What has prevented Canadian decision makers from making safe supply an essential component of the overdose response and drug policy writ large?

Bianca Chouinard

"Political suicide" is the fear that a politician or political party has of losing widespread support and confidence from the voting public by proposing actions that are seen as "threatening" to the status quo. Safe supply and the decriminalization of people who use drugs are often used as examples of issues that could alienate political supporters and cost elections. Last year's Liberal Party convention saw a non-binding resolution for the "decriminalization of small amounts of drugs" passed with widespread support from the party's membership, but little support from the party's elite. Recent opinion polls also suggest that less than a majority of Canadians support drug decriminalization.

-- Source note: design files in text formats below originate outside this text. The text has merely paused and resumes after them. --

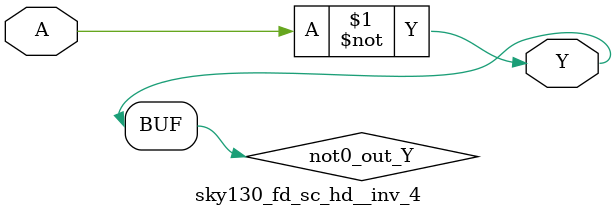
<source format=v>
/*
 * Copyright 2020 The SkyWater PDK Authors
 *
 * Licensed under the Apache License, Version 2.0 (the "License");
 * you may not use this file except in compliance with the License.
 * You may obtain a copy of the License at
 *
 *     https://www.apache.org/licenses/LICENSE-2.0
 *
 * Unless required by applicable law or agreed to in writing, software
 * distributed under the License is distributed on an "AS IS" BASIS,
 * WITHOUT WARRANTIES OR CONDITIONS OF ANY KIND, either express or implied.
 * See the License for the specific language governing permissions and
 * limitations under the License.
 *
 * SPDX-License-Identifier: Apache-2.0
*/


`ifndef SKY130_FD_SC_HD__INV_4_FUNCTIONAL_V
`define SKY130_FD_SC_HD__INV_4_FUNCTIONAL_V

/**
 * inv: Inverter.
 *
 * Verilog simulation functional model.
 */

`timescale 1ns / 1ps
`default_nettype none

`celldefine
module sky130_fd_sc_hd__inv_4 (
    Y,
    A
);

    // Module ports
    output Y;
    input  A;

    // Local signals
    wire not0_out_Y;

    //  Name  Output      Other arguments
    not not0 (not0_out_Y, A              );
    buf buf0 (Y         , not0_out_Y     );

endmodule
`endcelldefine

`default_nettype wire
`endif  // SKY130_FD_SC_HD__INV_4_FUNCTIONAL_V

</source>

With Canada's federal election on the horizon, thousands of human lives are hanging in the balance. As far as public health crises go, it's been a very long time since this many human lives rested on the shoulders of the federal government. It's never been more important for the Canadian public to make their politicians recognize how many lives are at stake and show their support for the human rights of people who use(d) drugs.

Portugal is a conservative Western European nation that decriminalized drugs over a decade ago, in the face of increasing HIV and overdose death rates. Portugal's then Prime Minister Antonio Guterres did not see their political career or reputation destroyed, the country did not descend into chaos, and no, the sky over Portugal did not fall, either. What did fall in the wake of Portugal's decriminalization were rates of overdose and HIV contraction. As for Antonio Guterres, he now serves as Secretary-General of the United Nations. Doesn't sound like much of a demotion, does it? Portugal's experience of decriminalization teaches us that "political suicide" is not a foregone conclusion for politicians brave enough to publicly support drug decriminalization.

Jeff Bierk

Political support for safe supply and decriminalization exists across Canada, from major cities like Toronto, Montreal and Vancouver, to smaller towns like Red Deer, Alta. and Prince George, B.C. As an indicator of growing support and awareness, the hashtag #safesupply trended across Canada, showing previously unseen support for human rights-based solutions to the overdose epidemic.

While a politician might fear "career suicide," the true costs are measured in human lives. It's only through vocal public support and public pressure that politicians lose their fear and Canada sees a future where safe supply becomes the new status quo. Not a status quo that normalizes alarming rates of overdose death, but one that normalizes the human rights and dignity of people who use drugs.

Last week's protests sparked a conversation that must continue up until election day and far beyond it, human lives being more important than any political ambition. They were a wake-up call for the Canadian public, but if you have used illicit drugs, or know someone that does, you've heard the sirens blaring for years.